What is the difference between using a stream versus not? Persistence. When a message is published and received on a stream, it is stored and then the message is forwarded to active consumers.

In practice, a pure NATS subject provides at-most-once delivery while a stream provides at-least-once delivery to a consumer. This opens up a whole host of options for consumers. A consumer (or a group of them) can start consuming a stream anytime and have the option of replaying messages earlier than they started started consuming.

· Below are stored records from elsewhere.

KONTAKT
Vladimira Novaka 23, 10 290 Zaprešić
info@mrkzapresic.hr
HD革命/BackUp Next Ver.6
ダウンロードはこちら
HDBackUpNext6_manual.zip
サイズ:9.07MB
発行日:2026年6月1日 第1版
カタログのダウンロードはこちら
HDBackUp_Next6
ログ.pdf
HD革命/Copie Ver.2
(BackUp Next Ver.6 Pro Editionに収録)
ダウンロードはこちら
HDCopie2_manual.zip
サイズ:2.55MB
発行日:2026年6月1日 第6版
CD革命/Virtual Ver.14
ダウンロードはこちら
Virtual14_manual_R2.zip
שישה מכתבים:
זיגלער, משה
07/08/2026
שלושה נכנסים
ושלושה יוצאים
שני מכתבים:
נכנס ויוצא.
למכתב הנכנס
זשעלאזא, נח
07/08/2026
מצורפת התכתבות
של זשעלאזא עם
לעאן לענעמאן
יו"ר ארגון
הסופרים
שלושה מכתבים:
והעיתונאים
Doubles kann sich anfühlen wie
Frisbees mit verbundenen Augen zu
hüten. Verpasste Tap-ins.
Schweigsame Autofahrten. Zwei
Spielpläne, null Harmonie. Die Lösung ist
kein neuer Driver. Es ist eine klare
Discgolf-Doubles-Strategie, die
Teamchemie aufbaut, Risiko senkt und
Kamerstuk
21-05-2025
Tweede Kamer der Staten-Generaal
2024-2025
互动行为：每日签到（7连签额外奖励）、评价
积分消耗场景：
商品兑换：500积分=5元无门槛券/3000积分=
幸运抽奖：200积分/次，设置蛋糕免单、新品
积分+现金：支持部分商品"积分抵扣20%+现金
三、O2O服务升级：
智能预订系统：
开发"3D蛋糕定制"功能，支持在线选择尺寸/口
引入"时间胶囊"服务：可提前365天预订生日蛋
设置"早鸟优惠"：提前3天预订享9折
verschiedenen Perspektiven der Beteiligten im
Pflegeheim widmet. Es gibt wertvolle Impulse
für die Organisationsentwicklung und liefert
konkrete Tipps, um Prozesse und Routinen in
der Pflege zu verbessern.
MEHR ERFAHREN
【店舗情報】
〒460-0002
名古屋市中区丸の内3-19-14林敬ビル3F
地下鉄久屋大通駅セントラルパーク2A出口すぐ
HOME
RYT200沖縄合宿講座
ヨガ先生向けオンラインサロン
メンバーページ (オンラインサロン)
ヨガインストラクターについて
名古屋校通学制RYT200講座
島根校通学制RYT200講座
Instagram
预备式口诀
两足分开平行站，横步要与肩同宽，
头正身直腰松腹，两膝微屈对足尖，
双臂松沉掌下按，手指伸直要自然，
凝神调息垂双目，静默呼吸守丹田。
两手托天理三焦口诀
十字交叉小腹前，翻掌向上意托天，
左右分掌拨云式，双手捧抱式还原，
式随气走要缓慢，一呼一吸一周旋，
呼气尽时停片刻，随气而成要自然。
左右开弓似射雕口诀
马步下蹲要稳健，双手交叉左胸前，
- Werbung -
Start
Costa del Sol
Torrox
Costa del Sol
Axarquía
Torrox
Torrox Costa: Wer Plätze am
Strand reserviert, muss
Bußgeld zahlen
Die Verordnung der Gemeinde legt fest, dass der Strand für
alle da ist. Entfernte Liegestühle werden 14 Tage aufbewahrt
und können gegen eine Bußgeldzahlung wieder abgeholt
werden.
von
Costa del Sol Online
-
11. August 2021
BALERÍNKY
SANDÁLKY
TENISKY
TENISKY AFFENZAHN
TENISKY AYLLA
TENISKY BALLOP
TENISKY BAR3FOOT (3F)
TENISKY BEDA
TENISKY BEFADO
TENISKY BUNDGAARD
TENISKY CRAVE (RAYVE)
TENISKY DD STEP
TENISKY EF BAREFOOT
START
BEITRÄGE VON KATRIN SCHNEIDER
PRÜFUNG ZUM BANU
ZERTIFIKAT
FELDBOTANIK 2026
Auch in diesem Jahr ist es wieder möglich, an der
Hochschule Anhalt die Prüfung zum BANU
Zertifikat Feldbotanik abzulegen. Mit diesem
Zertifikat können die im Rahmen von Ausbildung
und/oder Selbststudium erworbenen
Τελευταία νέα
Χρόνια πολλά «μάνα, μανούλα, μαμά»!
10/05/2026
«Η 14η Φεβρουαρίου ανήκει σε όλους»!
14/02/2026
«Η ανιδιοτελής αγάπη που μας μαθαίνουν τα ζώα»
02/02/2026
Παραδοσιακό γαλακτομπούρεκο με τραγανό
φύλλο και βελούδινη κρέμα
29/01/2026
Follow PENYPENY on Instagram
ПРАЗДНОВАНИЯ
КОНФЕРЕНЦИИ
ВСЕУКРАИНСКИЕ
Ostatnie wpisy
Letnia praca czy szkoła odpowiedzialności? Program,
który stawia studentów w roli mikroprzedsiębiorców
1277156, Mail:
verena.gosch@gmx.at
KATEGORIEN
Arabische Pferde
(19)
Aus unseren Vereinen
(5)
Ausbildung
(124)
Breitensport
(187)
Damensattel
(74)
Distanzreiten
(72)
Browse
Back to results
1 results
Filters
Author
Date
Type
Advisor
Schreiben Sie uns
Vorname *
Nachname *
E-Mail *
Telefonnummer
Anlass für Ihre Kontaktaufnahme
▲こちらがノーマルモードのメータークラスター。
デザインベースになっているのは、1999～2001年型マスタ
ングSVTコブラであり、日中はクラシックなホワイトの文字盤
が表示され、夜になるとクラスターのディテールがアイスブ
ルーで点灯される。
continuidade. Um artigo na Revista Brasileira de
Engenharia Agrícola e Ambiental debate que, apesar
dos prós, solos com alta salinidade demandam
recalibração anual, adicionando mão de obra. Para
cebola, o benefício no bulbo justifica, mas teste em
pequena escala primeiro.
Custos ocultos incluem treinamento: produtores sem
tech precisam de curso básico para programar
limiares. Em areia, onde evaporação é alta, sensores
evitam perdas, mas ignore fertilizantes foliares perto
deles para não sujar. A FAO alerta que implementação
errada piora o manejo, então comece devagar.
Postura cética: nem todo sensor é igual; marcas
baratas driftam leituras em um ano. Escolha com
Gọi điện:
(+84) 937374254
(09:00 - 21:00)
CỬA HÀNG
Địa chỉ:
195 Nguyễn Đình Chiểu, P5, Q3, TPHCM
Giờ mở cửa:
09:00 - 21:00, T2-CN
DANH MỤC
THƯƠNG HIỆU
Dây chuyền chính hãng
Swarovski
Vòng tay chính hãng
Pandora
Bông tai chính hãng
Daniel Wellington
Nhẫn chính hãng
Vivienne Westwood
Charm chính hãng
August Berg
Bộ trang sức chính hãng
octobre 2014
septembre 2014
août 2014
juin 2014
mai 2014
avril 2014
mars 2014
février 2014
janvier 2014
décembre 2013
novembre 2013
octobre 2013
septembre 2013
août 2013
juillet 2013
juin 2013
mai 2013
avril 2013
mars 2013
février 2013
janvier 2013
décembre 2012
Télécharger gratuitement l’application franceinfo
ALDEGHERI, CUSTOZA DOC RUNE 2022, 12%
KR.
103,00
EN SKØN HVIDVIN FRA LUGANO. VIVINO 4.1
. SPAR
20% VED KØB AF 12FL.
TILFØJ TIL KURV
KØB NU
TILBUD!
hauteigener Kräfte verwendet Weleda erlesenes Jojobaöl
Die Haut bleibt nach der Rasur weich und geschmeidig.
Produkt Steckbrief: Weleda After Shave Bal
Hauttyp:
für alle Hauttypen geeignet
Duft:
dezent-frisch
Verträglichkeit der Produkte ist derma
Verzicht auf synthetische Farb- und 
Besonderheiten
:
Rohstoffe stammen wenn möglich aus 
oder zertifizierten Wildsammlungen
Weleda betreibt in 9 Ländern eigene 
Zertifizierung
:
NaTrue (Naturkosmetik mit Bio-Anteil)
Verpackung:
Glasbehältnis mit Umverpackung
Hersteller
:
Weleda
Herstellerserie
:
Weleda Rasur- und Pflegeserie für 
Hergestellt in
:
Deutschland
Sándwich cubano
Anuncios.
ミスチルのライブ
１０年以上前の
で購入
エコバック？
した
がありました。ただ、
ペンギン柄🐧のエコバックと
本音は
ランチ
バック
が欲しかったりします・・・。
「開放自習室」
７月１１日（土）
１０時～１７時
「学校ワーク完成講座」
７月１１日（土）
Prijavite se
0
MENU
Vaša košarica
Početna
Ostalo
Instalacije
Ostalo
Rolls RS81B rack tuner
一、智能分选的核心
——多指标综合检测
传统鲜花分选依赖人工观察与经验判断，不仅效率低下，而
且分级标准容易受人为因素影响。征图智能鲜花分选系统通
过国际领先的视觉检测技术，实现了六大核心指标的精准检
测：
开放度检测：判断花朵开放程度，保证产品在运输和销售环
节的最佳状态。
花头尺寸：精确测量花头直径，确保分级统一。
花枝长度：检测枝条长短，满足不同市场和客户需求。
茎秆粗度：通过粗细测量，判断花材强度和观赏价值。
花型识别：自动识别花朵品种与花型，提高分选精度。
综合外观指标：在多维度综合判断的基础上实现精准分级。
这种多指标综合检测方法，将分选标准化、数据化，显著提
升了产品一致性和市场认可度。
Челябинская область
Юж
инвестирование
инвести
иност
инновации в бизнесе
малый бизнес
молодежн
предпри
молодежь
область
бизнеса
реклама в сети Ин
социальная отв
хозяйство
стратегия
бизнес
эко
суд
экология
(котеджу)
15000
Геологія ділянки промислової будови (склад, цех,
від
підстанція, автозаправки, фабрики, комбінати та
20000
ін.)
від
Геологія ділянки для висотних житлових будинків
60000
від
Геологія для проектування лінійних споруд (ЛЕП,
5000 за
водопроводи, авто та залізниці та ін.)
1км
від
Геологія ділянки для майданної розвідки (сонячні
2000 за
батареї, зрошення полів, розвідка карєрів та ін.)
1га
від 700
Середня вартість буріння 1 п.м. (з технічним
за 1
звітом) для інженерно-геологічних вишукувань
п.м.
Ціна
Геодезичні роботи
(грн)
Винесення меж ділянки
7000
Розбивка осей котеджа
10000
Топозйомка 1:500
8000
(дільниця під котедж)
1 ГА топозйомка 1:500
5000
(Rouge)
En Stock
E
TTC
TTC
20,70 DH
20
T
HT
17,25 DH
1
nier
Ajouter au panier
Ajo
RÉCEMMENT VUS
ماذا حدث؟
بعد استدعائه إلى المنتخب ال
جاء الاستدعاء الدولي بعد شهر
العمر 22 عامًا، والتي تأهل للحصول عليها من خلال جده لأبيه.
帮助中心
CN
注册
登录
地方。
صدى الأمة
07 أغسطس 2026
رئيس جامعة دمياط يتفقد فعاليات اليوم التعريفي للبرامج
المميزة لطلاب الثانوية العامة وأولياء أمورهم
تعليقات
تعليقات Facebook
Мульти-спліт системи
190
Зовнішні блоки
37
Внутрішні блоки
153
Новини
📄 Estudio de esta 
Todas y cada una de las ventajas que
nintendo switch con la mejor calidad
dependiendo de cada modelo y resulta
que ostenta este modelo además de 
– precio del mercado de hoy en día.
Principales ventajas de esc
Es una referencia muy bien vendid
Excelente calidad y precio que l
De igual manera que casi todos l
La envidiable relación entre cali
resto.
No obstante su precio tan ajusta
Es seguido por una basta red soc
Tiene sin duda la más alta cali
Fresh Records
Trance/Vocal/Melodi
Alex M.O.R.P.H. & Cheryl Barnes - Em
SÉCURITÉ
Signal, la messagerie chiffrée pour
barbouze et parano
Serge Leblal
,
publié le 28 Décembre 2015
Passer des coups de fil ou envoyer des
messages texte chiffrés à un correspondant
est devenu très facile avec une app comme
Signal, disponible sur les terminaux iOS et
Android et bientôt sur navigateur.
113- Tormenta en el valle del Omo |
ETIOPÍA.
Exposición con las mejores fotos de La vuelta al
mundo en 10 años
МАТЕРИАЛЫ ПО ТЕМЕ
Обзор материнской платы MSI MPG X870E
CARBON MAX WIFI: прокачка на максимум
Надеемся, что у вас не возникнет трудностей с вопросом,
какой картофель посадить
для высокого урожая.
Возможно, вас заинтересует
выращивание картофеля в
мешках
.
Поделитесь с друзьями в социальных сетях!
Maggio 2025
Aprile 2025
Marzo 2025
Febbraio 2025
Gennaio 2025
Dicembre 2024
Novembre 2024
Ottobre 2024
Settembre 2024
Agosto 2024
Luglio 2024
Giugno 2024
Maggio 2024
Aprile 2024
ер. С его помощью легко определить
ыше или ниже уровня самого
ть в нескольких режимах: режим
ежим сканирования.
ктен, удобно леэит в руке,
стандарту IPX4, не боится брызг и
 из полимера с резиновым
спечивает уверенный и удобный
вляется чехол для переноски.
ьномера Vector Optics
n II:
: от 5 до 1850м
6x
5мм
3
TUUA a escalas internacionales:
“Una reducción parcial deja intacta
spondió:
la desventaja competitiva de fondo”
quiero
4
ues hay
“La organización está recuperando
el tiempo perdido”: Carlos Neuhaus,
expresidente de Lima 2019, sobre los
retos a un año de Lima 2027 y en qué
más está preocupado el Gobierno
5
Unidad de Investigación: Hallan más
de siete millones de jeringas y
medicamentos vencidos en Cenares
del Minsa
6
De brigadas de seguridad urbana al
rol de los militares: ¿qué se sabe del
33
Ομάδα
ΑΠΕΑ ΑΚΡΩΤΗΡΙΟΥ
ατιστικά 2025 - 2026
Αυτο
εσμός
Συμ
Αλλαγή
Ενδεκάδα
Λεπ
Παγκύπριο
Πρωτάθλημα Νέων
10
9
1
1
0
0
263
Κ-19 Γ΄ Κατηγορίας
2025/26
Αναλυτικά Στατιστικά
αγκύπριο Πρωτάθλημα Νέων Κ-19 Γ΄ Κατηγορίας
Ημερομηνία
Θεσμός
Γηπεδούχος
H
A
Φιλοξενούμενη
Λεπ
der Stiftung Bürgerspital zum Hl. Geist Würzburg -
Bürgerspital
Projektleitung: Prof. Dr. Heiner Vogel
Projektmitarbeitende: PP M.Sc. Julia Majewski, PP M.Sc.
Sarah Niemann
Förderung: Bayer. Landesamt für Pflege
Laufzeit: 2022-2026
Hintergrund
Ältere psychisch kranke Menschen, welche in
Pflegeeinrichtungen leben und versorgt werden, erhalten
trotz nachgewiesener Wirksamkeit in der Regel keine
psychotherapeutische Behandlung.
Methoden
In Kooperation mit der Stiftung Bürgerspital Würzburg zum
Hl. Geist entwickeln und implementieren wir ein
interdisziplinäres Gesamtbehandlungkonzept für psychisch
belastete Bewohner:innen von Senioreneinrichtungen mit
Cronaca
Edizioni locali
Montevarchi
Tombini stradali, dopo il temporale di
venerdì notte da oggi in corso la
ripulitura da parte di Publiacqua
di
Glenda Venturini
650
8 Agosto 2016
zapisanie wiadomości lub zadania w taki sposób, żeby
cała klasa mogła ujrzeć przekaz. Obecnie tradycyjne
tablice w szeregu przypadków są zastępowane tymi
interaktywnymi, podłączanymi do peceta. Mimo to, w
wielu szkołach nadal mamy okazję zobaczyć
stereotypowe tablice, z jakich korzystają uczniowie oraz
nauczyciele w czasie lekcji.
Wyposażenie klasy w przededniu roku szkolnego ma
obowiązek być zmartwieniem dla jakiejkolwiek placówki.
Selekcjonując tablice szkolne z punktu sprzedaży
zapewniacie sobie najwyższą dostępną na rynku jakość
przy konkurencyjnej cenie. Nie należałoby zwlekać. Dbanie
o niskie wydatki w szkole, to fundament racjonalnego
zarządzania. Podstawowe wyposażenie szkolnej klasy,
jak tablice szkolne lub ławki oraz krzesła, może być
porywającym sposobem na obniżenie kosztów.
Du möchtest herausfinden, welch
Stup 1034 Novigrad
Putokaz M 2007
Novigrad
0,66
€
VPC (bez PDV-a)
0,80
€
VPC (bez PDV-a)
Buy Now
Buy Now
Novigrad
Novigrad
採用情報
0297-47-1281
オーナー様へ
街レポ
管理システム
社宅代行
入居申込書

This is dictated by one of the delivery options such as nats.DeliverAll, nats.DeliverLast and nats.StartSequence (among a couple other options).

Can I implement the saga pattern using NATS?

Yes! The saga pattern can be modeled using orchestration or choreography. NATS supports orchestration via its request-reply support. Of course it supports orchestration since its natively an asynchronous message broker.

Depending on the complexity of the saga or how long running they are, a NATS stream should likely be used for increased resiliency and persistence of messages (especially for compensating actions).

Is there a document with all the known headers anywhere?

To my knowledge these are not yet documented centrally, but they do exist in the source code as a starting point. You may be able to search the docs by the header name to discover additional context.

A few key ones include:

  • Nats-Msg-Id - Add this to a message to NATS server can de-duplicate if the client re-sends the same message due to some network issue.
  • Nats-Expected-Stream - When a client publishes a message on a subject and this subject is expected to map to a stream, this header can be set to assert this expectation. Using the example above, PUB weather.us.pa {...} with the Nats-Expected-Stream: weather will assert the subject is bound to the stream.
  • Nats-Expected-Last-Sequence - Ensure the message being published is only accepted by the stream if the sequence known by the publishes matches that of the server. This provides optimistic concurrency control at the stream level.
  • Nats-Expected-Last-Subject-Sequence - Same as the previous header, but more granular to the subject level. Given a message from weather.us.pa and weather.us.nj, each would have their own last sequence number. This approach is preferred over the previous header to reduce contention if total ordering of a stream is not needed.
  • Nats-Expected-Last-Msg-Id - The same semantics as Nats-Expected-Last-Sequence except it asserts it matches the (user-defined) Nats-Msg-Id of the last message written to the stream rather than the server-generated sequence number.

I have a use case for thousands or millions of streams? Can NATS support this?

When developers ask this question, they are often talking about some logical idea of a stream, such as an isolated series of messages in their domain.

NATS has both the concept of a stream, which can be defined as a durable sequence of messages as well as a subject which indicates the subject of a message that is sent.

A NATS stream can have one or more concrete or wildcard subjects bound to a stream. This is shown in the first question above. A stream named weather has a single subject pattern weather.> bound to it. The > wildcard means any subject under the weather. namespace will be send to the stream, such as weather.us.pa or weather.us.pa.18069 or something even more granular, theoretically for all countries, states, locales, etc.

This means that the size of the subject space to a single stream is (theoretically) unbounded. Each concrete subject can be treated as a logical, horizontal partition of the stream (most literature on partitioning is in regards to relational database tables, but the concept still applies).

There are a handful of benefits to this approach such as:

  • optimistic concurrency control on a per-subject level (see the Nats-Last-Expected-Subject-Sequence header above)
  • subject-level authorization controls for clients, independent of the stream
  • optimized subject-level (single partition) filtering of messages for consumers

To answer the original question, yes NATS can handle millions of application/actor streams using subjects that are multiplexed onto a handful of streams. A rule of thumb is to use a stream per bounded context (not per service) which usually result in 10s of streams or 100s in larger systems.